> Your task
Among the entries that follow, the required portion opens with the line containing "2: (339, 194, 0.41)" and closes with the line containing "35: (396, 101, 0.40)". Give that portion again exactly, and nothing else.

**** Information given

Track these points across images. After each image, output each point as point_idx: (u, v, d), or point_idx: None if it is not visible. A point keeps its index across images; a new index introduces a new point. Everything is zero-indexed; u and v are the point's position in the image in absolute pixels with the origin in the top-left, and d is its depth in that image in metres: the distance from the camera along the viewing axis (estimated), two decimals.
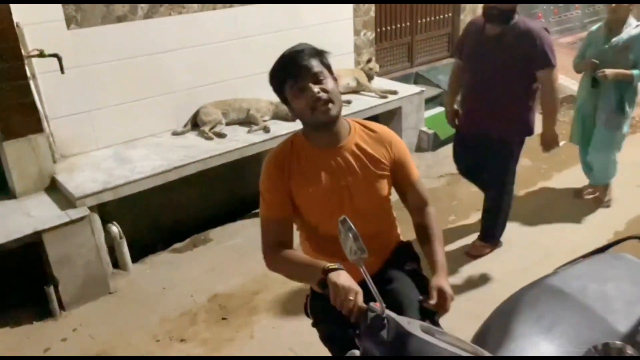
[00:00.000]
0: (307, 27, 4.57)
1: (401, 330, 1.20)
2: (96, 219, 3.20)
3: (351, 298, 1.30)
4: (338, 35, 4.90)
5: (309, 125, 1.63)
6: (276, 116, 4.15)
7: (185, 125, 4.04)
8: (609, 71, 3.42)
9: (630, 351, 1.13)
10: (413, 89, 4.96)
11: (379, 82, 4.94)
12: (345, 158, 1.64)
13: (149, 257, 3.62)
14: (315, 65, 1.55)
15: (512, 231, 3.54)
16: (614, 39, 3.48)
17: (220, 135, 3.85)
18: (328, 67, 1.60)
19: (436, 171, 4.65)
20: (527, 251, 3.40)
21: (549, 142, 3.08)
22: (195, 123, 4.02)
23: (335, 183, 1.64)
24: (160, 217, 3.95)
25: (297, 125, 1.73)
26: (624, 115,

********
**** Information given

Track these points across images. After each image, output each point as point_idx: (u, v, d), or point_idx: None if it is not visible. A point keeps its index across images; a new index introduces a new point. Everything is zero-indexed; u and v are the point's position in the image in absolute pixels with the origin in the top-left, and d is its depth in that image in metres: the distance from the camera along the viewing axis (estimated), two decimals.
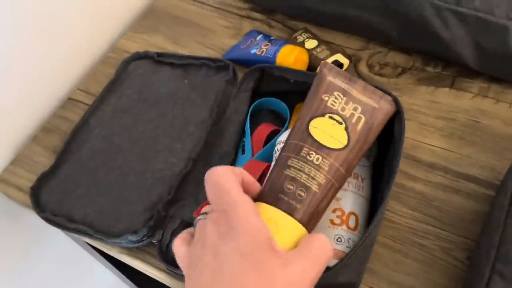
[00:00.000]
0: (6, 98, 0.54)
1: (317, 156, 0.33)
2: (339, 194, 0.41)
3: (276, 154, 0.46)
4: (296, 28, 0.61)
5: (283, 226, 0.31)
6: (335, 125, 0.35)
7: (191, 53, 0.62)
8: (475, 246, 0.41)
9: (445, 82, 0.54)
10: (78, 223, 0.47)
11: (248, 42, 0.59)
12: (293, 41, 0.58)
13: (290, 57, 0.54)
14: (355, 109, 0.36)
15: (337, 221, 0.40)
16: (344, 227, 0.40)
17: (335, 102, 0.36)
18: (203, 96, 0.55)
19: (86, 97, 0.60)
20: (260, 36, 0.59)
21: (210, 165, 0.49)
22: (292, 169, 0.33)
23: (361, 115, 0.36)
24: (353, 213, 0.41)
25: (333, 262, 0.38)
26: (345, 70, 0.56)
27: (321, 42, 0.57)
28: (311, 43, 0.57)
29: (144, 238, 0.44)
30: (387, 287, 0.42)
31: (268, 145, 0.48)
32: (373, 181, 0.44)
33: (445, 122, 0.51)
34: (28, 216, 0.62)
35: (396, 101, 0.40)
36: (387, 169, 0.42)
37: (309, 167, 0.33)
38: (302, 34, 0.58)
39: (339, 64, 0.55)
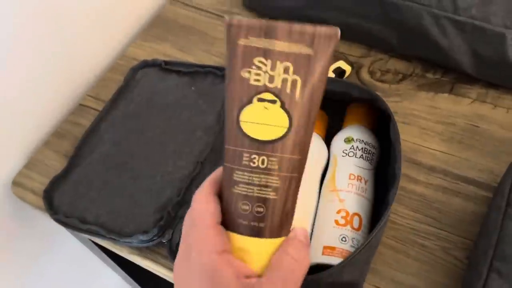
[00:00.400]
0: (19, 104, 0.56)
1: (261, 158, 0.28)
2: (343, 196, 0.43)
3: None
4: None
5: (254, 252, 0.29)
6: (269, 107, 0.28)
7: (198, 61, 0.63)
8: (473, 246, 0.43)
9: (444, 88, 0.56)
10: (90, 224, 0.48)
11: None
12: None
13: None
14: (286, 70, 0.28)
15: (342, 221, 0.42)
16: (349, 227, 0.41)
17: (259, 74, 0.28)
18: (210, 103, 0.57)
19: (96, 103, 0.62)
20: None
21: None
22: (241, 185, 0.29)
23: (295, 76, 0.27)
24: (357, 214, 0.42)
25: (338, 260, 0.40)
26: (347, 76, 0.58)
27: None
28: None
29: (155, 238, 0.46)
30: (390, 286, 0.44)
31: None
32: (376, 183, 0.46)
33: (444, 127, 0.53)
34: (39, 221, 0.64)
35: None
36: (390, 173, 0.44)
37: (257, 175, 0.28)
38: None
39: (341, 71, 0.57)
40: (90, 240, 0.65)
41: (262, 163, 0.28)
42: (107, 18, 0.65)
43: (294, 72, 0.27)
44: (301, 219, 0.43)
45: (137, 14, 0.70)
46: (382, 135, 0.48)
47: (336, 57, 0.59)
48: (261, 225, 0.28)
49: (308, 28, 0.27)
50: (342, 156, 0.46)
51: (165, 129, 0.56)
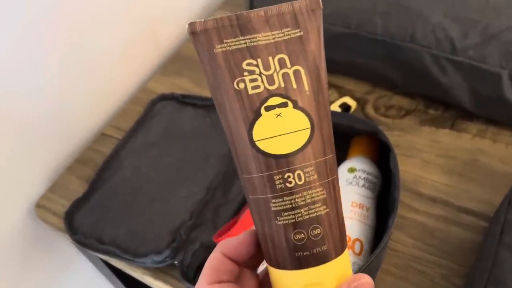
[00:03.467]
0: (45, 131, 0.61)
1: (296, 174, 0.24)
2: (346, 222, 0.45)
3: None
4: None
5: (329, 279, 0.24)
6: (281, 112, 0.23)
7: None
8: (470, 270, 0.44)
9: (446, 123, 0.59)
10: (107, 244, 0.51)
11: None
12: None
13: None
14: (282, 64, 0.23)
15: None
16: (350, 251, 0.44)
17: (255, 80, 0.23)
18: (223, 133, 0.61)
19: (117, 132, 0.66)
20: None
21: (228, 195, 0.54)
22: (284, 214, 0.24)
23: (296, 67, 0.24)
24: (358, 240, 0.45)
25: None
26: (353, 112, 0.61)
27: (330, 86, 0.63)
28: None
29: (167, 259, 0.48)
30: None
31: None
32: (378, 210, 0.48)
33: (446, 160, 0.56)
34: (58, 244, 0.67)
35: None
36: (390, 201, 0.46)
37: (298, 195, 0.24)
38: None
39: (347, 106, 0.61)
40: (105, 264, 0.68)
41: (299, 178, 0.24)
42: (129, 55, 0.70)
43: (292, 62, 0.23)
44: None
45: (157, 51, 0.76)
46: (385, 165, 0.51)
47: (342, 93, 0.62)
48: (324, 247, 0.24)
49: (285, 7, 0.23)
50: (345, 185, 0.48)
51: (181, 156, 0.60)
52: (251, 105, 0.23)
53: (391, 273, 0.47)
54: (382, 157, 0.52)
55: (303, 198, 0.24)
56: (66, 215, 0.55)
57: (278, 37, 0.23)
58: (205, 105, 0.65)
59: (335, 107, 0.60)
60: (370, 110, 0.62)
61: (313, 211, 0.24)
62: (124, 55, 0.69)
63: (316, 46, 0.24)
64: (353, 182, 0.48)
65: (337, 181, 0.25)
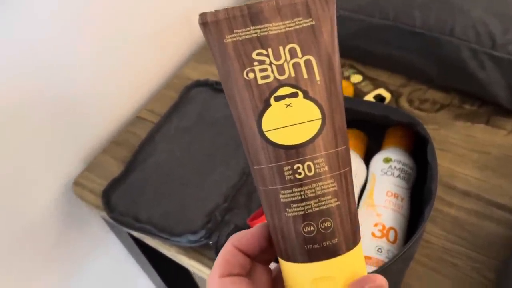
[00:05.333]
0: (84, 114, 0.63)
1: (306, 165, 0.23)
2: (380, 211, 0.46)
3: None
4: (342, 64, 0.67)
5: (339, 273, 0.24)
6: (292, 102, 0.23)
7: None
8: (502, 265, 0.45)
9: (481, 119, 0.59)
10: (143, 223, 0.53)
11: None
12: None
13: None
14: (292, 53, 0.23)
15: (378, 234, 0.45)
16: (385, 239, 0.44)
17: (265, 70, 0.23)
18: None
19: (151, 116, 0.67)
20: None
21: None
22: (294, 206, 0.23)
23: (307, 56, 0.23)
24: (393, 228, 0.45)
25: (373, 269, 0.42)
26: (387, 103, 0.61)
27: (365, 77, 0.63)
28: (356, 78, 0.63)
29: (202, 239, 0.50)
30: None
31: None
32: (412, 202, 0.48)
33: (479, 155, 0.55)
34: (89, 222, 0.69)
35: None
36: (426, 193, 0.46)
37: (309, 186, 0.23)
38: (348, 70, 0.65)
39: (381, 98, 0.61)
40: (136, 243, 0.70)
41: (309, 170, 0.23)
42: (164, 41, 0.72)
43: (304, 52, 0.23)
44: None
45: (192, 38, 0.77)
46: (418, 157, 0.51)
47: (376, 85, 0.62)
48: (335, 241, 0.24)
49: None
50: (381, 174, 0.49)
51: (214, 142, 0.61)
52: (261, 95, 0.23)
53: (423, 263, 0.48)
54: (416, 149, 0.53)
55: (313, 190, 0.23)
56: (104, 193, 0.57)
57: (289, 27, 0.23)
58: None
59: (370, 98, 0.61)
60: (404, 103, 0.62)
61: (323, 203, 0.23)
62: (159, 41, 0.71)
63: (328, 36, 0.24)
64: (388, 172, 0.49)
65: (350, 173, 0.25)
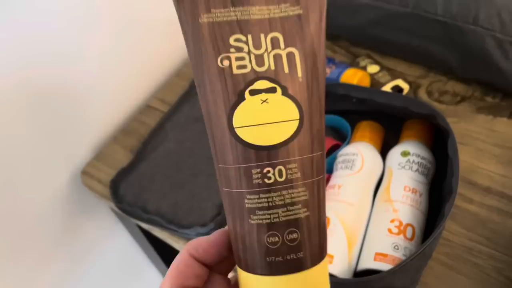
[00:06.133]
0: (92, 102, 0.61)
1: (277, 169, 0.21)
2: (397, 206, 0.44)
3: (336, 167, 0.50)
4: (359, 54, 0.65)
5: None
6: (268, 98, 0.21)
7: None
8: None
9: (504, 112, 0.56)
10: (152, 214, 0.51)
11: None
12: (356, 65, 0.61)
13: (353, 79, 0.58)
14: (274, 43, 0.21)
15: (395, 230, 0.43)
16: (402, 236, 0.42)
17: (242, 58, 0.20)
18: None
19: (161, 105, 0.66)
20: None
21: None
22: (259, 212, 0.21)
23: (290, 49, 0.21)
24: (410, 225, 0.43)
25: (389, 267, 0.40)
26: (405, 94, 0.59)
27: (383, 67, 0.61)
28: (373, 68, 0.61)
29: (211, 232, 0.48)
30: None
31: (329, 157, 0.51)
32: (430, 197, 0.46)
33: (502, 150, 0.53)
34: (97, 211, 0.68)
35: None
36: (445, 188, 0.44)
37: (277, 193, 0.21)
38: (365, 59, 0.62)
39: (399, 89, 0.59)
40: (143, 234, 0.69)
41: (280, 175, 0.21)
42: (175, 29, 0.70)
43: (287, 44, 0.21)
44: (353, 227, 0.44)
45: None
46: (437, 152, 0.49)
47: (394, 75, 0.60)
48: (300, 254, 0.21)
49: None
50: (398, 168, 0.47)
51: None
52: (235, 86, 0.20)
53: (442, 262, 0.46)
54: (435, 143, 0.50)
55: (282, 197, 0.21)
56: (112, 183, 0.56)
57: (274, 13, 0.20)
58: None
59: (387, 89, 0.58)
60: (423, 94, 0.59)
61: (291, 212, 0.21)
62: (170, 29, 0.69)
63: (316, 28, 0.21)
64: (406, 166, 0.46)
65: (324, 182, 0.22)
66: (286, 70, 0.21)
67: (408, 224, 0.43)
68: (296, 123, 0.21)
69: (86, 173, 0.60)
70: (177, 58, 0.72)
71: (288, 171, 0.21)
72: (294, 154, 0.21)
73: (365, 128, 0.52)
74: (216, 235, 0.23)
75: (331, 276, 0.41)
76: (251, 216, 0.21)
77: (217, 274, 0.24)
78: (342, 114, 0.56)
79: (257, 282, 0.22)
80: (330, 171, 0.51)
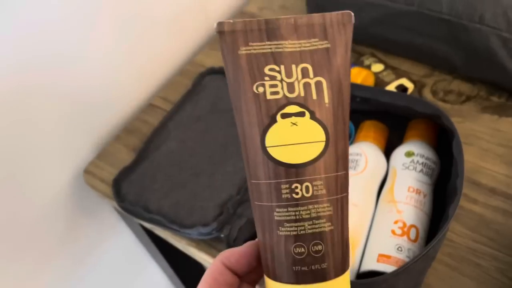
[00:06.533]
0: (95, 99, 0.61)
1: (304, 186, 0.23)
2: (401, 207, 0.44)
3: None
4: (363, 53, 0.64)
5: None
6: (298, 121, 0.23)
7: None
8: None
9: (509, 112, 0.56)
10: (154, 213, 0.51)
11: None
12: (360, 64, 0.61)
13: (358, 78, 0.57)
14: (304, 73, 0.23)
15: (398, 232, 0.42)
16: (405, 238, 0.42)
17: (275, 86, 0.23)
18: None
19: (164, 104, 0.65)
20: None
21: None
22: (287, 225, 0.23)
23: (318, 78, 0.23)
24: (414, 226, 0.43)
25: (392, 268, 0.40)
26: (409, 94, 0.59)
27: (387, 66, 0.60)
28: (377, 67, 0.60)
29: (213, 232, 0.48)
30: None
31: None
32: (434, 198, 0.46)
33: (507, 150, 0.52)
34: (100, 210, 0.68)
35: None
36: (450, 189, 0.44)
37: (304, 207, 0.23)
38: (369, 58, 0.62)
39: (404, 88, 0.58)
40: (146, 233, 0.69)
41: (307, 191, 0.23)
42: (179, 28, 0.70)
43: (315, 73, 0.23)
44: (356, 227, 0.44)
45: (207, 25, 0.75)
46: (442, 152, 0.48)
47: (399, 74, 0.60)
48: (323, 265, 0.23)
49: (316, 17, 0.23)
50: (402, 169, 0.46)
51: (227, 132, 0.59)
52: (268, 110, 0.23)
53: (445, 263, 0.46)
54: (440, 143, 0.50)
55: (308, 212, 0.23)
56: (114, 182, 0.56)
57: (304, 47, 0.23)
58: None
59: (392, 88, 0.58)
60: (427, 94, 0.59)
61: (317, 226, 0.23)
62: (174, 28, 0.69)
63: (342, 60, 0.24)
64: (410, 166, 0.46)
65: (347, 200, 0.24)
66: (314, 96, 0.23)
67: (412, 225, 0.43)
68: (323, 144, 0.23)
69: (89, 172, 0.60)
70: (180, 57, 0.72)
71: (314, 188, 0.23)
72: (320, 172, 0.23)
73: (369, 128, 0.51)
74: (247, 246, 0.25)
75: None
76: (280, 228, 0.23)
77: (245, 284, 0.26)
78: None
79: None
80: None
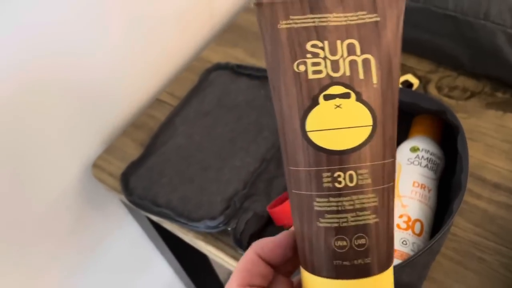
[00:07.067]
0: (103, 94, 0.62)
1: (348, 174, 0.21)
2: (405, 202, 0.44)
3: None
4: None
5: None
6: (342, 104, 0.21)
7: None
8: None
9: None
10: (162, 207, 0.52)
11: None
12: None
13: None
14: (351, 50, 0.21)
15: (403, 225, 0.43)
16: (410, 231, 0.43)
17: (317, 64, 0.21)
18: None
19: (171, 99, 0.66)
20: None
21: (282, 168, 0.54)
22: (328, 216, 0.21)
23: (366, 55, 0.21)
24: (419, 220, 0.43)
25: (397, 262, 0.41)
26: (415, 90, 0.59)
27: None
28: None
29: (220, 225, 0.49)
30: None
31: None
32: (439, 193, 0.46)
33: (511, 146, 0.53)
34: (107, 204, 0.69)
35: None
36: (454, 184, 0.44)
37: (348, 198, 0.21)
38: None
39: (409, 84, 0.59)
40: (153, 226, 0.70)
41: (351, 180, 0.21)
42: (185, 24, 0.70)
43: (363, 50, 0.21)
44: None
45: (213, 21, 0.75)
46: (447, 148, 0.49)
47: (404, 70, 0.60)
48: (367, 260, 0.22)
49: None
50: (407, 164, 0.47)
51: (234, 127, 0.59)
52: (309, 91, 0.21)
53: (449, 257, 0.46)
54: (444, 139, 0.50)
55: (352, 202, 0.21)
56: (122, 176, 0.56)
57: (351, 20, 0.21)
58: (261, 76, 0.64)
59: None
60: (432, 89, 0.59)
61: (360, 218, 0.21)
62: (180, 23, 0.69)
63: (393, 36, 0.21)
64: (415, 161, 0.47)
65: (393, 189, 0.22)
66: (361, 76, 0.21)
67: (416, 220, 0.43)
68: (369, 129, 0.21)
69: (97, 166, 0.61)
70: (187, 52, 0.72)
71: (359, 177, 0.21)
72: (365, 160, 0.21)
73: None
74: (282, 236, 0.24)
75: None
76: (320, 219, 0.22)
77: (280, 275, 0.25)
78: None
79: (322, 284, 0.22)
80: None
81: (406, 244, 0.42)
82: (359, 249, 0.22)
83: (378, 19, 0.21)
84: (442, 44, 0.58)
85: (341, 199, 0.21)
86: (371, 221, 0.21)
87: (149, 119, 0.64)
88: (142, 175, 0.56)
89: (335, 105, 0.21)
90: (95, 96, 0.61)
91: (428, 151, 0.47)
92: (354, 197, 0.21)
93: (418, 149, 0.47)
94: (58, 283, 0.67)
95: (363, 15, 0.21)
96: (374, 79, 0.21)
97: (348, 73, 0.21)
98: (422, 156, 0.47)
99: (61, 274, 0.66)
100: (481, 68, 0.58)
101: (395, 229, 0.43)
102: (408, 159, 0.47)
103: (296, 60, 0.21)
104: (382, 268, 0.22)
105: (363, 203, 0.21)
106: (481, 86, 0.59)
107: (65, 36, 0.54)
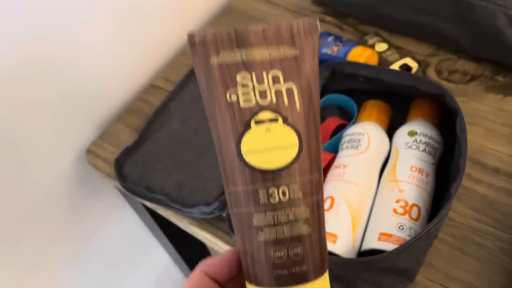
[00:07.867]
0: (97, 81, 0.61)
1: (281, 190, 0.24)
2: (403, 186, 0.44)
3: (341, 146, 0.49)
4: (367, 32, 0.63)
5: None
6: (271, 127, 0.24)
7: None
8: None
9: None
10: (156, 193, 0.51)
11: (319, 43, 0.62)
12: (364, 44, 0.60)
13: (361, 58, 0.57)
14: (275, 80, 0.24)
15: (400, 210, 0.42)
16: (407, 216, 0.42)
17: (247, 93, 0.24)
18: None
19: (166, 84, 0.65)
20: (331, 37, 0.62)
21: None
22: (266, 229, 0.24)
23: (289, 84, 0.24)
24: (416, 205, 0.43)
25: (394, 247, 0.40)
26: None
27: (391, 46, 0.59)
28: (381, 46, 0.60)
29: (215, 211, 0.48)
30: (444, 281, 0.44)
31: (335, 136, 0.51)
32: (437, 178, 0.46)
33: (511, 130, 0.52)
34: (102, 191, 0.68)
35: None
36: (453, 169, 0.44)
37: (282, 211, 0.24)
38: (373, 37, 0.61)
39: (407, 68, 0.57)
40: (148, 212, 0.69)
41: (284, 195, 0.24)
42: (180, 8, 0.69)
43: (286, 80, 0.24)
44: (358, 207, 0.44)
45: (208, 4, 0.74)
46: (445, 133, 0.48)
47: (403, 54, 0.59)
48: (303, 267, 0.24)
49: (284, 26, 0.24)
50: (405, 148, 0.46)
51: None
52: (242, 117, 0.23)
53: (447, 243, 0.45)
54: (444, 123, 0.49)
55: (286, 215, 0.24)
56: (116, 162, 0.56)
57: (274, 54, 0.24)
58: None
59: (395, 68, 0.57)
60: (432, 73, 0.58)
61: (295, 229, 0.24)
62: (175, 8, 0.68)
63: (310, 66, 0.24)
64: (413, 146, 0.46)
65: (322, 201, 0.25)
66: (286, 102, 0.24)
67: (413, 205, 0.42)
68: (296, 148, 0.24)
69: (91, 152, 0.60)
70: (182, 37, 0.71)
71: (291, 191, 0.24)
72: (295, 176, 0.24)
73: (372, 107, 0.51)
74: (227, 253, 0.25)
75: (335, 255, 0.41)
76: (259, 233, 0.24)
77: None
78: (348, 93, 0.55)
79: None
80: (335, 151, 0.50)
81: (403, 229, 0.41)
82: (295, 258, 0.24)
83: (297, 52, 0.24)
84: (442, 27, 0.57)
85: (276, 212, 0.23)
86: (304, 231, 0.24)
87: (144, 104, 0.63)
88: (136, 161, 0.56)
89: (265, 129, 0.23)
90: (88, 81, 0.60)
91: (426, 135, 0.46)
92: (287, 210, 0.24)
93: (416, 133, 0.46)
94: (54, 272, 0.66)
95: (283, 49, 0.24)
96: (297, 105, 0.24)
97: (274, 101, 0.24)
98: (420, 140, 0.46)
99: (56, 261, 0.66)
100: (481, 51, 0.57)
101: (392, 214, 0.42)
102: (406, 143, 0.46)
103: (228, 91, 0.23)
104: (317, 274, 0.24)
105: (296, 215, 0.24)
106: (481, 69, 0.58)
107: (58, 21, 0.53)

********
**** Information given

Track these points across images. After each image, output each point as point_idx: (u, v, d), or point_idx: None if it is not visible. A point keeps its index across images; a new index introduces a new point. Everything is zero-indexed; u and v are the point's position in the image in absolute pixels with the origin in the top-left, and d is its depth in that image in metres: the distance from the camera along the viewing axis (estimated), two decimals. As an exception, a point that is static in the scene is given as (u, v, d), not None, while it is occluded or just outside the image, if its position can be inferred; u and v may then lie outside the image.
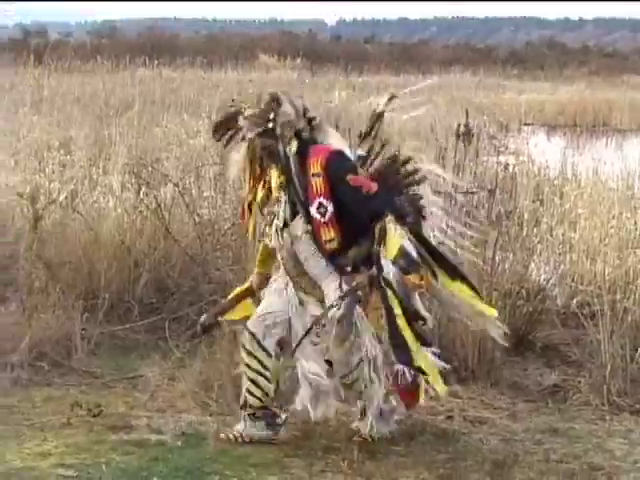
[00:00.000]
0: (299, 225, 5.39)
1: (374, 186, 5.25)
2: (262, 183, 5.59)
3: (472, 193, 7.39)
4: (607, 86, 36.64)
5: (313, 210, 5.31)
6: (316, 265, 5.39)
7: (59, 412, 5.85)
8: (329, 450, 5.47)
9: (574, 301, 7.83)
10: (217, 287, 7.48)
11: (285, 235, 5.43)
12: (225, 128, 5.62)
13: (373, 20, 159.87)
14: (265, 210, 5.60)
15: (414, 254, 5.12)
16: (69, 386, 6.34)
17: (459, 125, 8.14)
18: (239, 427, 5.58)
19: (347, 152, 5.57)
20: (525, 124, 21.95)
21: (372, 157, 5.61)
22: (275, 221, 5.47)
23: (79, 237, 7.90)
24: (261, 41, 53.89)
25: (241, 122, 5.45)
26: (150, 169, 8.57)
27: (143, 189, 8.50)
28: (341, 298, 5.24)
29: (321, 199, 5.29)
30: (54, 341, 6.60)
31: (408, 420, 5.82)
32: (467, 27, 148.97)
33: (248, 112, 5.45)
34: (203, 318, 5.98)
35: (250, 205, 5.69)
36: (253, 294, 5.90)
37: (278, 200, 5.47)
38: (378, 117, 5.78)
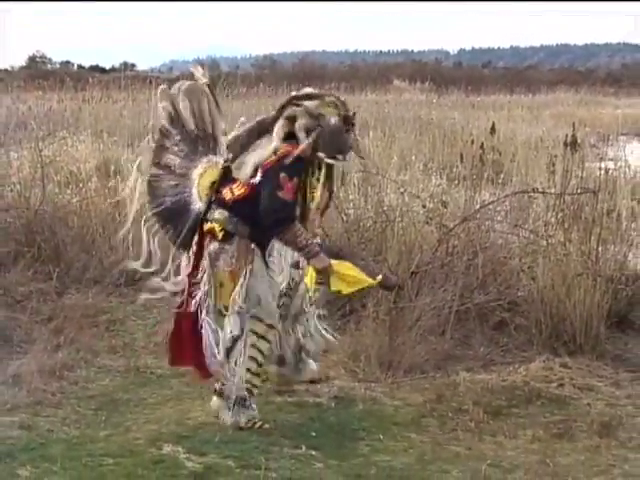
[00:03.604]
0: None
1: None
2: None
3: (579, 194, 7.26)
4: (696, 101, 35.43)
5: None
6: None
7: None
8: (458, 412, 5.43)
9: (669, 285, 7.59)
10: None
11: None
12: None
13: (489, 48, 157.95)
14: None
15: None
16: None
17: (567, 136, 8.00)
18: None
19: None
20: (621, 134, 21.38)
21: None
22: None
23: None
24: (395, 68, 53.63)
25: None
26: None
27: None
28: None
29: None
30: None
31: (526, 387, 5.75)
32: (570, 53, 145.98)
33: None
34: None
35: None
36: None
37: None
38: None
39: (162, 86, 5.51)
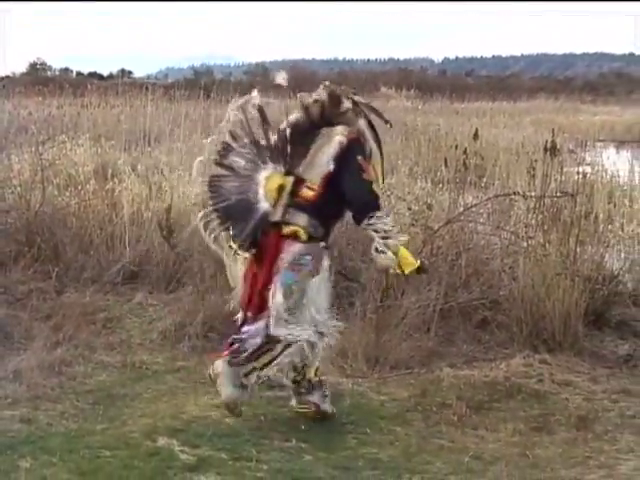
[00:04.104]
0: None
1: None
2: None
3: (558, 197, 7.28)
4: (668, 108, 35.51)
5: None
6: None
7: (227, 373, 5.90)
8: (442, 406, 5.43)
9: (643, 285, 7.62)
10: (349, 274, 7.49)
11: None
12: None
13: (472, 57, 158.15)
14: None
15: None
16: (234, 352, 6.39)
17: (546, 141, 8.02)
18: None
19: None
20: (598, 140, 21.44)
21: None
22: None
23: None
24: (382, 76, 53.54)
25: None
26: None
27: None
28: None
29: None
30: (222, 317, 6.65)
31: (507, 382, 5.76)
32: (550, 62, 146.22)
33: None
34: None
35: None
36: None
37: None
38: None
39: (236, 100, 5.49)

********

> Answer below
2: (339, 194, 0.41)
3: (276, 154, 0.46)
4: (296, 28, 0.61)
5: (283, 226, 0.31)
6: (335, 125, 0.35)
7: (191, 53, 0.62)
8: (475, 246, 0.41)
9: (445, 82, 0.54)
10: (78, 223, 0.47)
11: (248, 42, 0.59)
12: (293, 41, 0.58)
13: (290, 57, 0.54)
14: (355, 109, 0.36)
15: (337, 221, 0.40)
16: (344, 227, 0.40)
17: (335, 102, 0.36)
18: (203, 96, 0.55)
19: (86, 97, 0.60)
20: (260, 36, 0.59)
21: (210, 165, 0.49)
22: (292, 169, 0.33)
23: (361, 115, 0.36)
24: (353, 213, 0.41)
25: (333, 262, 0.38)
26: (345, 70, 0.56)
27: (321, 42, 0.57)
28: (311, 43, 0.57)
29: (144, 238, 0.44)
30: (387, 287, 0.42)
31: (268, 145, 0.48)
32: (373, 181, 0.44)
33: (445, 122, 0.51)
34: (28, 216, 0.62)
35: (396, 101, 0.40)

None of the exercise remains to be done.